No, not based on that terrible movie.
Developer: Fireproof Games
Publisher: Fireproof Games
Platforms: Microsoft Windows (reviewed)
Available on: Steam
I have a certain fondness for puzzle games. Especially ones with an appealing visual aesthetic. So The Room basically already jumped out at me, specifically because it wooed me with its pretty updated graphics that don’t reflect its mobile origins.
But a puzzle game can’t be measured by its aesthetics alone. No, the puzzles themselves are what we’re here for. And on that front I’m kind of ambivalent towards the title. It reminds me a lot of those old escape-the-room flash games. Specifically of Crimson Room and Viridian Room, if you remember those from back in the day. I at least had a lot of fun playing those, but often, you could luck yourself into a solution, while at other times having to make certain leaps in logic that would make the Sierra of the 80’s proud.

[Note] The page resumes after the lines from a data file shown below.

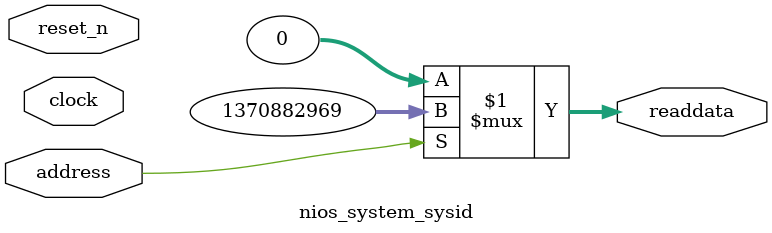
<source format=v>

`timescale 1ns / 1ps
// synthesis translate_on

// turn off superfluous verilog processor warnings 
// altera message_level Level1 
// altera message_off 10034 10035 10036 10037 10230 10240 10030 

module nios_system_sysid (
               // inputs:
                address,
                clock,
                reset_n,

               // outputs:
                readdata
             )
;

  output  [ 31: 0] readdata;
  input            address;
  input            clock;
  input            reset_n;

  wire    [ 31: 0] readdata;
  //control_slave, which is an e_avalon_slave
  assign readdata = address ? 1370882969 : 0;

endmodule




</source>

The same thing basically applies to The Room. You’re searching the objects in front of you for solutions to puzzles that the very same objects pose to you. There’s only a handful of items you’re given at any time and if you run out of things to rub them on, it’s time to go down the old-school adventure game route and just double click on anything in the hopes that it triggers something you might have missed. As a result, you can brute force your way through a variety of puzzles with only minimal research.
One instance that immediately springs to mind was a puzzle with two dials, numbered one to five. I had no clue what combination was expected of me, so I just left one dial at one and went through all five options on the second dial. Rinse and repeat by increasing the number on the first dial and just going through all the options on the second one and presto, brute force your way through a puzzle.
Still, there are a handful of solutions that make you feel smart in a way only a puzzle game can make you feel smart. You know, that smug satisfaction you get from doing something completely obvious but being under the impression of being smarter than the developer for figuring it out so quickly. But as a whole, it’s still a bit on the easy side for a puzzle game. It’s nowhere near as hard as Please, Don’t Touch Anything, which I’d still consider the best game of that ilk that I’ve played.
But I can’t give a negative review to a game that I greatly enjoyed playing, even though it barely lasted two and a half hours. I immediately replayed it, because the conglaturations-screen mentioned something about more rooms and I had hoped for some kind of new game+ mode or something, but no, you get five chapters and that’s your lot. Unfortunately, it was referring to the sequels, which means that the story they’ve set up ends on a cliffhanger. And those sequels haven’t made it to PCs yet – if they ever will – and are only out on mobile devices. But you know what, this has been the first thing in existence that made me buy a mobile game, so it must have done something right.
I still hope they get to port the sequels to PC, but I guess I’ll be happy enough if the third entry gets released on Android some time later, since I don’t have an iOS device. If they do port it though, I hope they don’t include one of their game-breaking bugs in it. There was a puzzle very late in the game that refused to get solved, even though the solution was obvious from just glancing at it. And it had the stupidest reason why it didn’t work: Just because I’ve got a 120Hz monitor and the game runs at the same frame-rate, it broke that puzzle. I had to manually cap the framerate at 60Hz in order to progress, which is really weird behaviour by a game that really has no business tying anything at all to the framerate.
If you’re a fan of puzzle games that don’t need to be completely obscure at all times, I’d say The Room is worth the investment. Just know that there’s no replay value to be found and that the story – what little there is of one – ends on an unsatisfying cliffhanger.